When I told him yesterday to leave me if he can't move on from this he turned around and said no I'm not leaving my child! So now I dread to think he's just with me now because of our DC and he's been pretending this whole time to forgive me, love me and put it behind him?

I left my job and got a new one, I don't have my hobbies anymore, I'm off fb and IG and other social media because I know he doesn't trust me which is fair enough. I understand. And literally every spare minute I have i'm with him and doing family things now which are so lovely, when it's good it's great.
But he is still reverting back now and then and emotionally bullying me by saying these horrible things And I don't understand why anymore or what it's achieving for him??

OP posts:
thesearelaughterlines · 26/09/2021 13:25

It's abuse .. no matter who did the cheating .. the relationship is probably over at that point
Who can truly forgive , move on , let go , feel no anger or resentment ?

What you then do with that anger and resentment tips this into abuse - which is unacceptable from either side

He doesn't actually get to choose if you stay together but prepare this to get worse before it gets better

Thisthatandtheotherthing · 27/09/2021 13:10

It takes between 2-5 years on average to recover from infidelity.
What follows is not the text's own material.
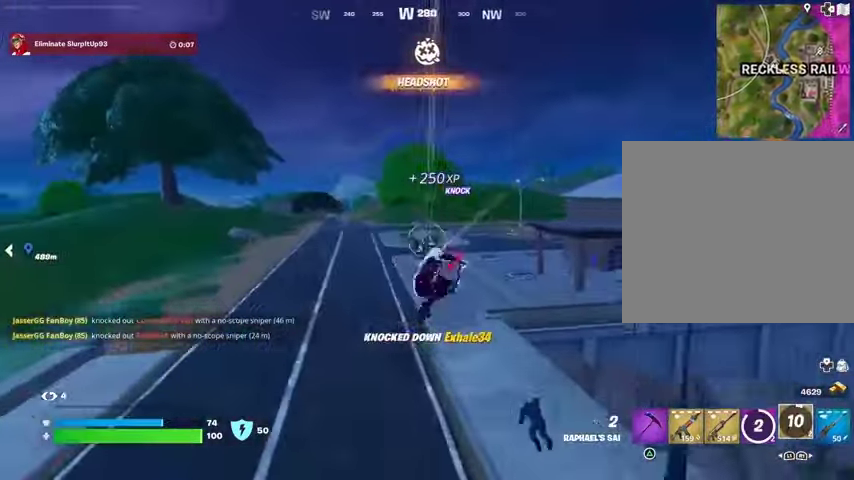
{"buttons": [], "left_stick": "down-left", "right_stick": "center", "events": [[33, "left_stick", "left"], [200, "left_stick", "down-left"], [300, "R1", "down"], [367, "R1", "up"]]}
I'd suggest these outbursts are his rather unhealthy way of dealing with his emotions when he is feeling triggered by your infidelity.
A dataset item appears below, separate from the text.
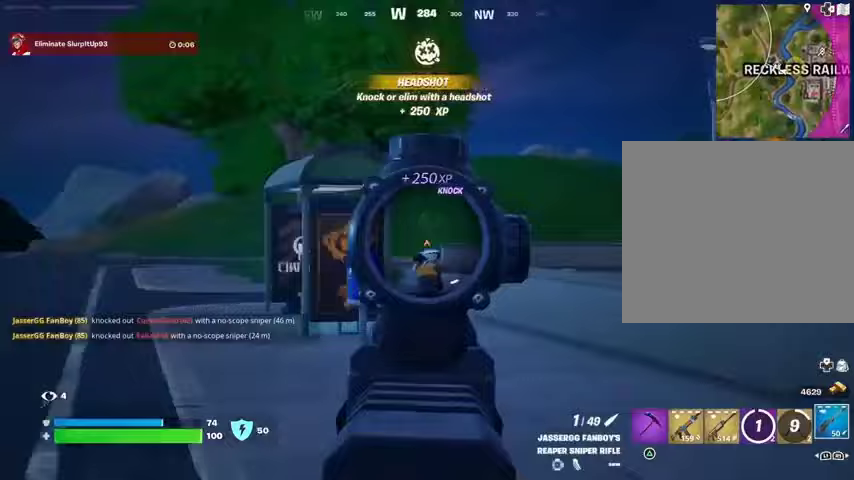
{"buttons": [], "left_stick": "up-left", "right_stick": "right", "events": [[33, "left_stick", "up"], [100, "right_stick", "down-left"], [133, "L2", "up"], [167, "L3", "down"], [167, "R2", "down"], [167, "left_stick", "up-left"], [167, "right_stick", "left"], [233, "L3", "up"], [233, "R2", "up"], [267, "right_stick", "down-left"], [433, "right_stick", "center"], [500, "right_stick", "right"]]}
I think perhaps you need to have a sit down, grown up conversation about where he is at and what he wants from you. It's not fair for either of you to go on like this, and he needs to either accept that you're sorry and see the work you've done or call it quits.

Doifollowrule · 27/09/2021 13:16

Bloody hell, he does not sound like he's forgiven you. I had an affair 3 years ago, almost entirely my fault, too long and complicated to go on to now, but my husband had forgiven me totally and wherein a good place and we almost NEVER talk about it. You can't move on if it's still going to be brought up all the time!

youvegottenminuteslynn · 27/09/2021 13:57

You cannot stay with a man who calls you those things, especially with your child present. It's a level of contempt that seeps into a relationship and never really goes. Please don't make your child be around this dynamic any longer than necessary, it's so unfair on them.